21 Buy staples when they are on sale. This has been serious this month as the Moscow Food Co-op is having a bulk-bins sale for members. I've bought enough oatmeal, flour, lentils, oil, spices, and etc for quite a while. I'll be doing a pantry inventory this week (before the sale ends next Sunday) to make sure I've got the basics. It will mean very little grocery shopping this winter which is always an odd adjustment.
22 Ask for discounts sometimes. I will be increasing this. It's another tip from Mr. Yeager. Sometimes there is a discount. Might as well ask. Since I don't shop much, and haven't had the nerve to ask for a discount at a thrift store, I don't do this much. I'm much better at getting the AAA discount at hotels/motels, asking about the government rate and etc. Motels generally have a better deal than the first price quoted.
23 Delay purchases. I hate it when people tell me to "just buy it" (yes you, Pam, and others). I KNOW I have the money. What I'm deciding is if I really want it.
24 Know my hourly net wage and the "real" wage minus the costs of having a job (see older posts on this) and decide if any purchase is worth the time I have to work to buy ANDstore and maintain the item.
25 Try to be grateful for what I have. That's not too hard since I live near some seriously poor people and have that radio show where we talk about people with much much less that the aforementioned seriously poor people.


Anonymous said...

GREAT list, Jill. And I'm going to add another idea which I stole from, but give credit to, you. Consider making charitable donations in people's names for gifts (birthdays, sympathy, anniversary). You might not be "saving" money, you but are doing a good deed and you are also not burdening a friend with something that he/she has to find space for, dust, consume, etc. Of course, there is a chance that someone's nose will be out of joint because he/she didn't get a personal gift. But for me, for example, the last thing I really want in life are more "things" and knickknacks - if anything, I am trying to pare down myself. I love consumable gifts (candles, stationery, bath products) that I can enjoy but that are eventually used up. But I really like the way you make donations in people's memories to charities; you did that for someone I loved, and it meant a lot.
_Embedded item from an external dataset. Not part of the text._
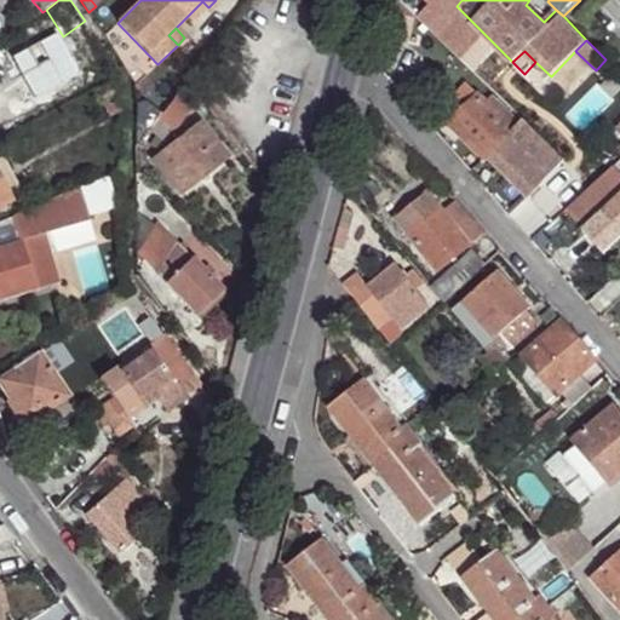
[(160,118),(176,130),(197,101),(182,89),(162,114),(160,118)]
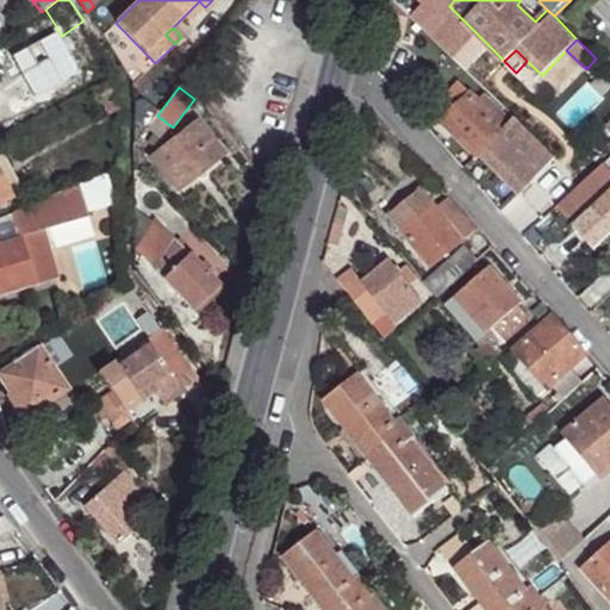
[(485,95),(479,100),(472,93),(441,123),(474,157),(477,155),(520,195),(558,159),(516,118),(511,123),(485,95)]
I REALLY need to start cooking for myself, but you know what happens to me in the kitchen!! Oh, one other tip (when did I get so bossy?): be careful about splitting payments of stuff. For example, I have a few city bills that I can pay all at once (which I prefer for convenience sake) or in installments -- what they aren't always clear about is that often, paying bills by installment will cost you more - maybe $2 an installment, but still...

Jill said...

Yes! Exactly. And I'm glad to know you like consumables and donations. Not everyone does. Maybe we can make a Christmas pact along these lines. And I do remember how excited you were about the Elvis Presly (spelling?) aroma therapy goofballs I got you one year.

And the tip on not splitting payments is one I meant to include! I save about 40$ twice a year by paying my car insurance in lump sums each 6 months when billed. They don't mention the extra fees, you have to do the math, multiplying the monthly installment by 6, to see that it is higher. My water, sewer, garbage and electric all come in one bill from the city including a variety of bond payments. I can't save much there other than paying on time.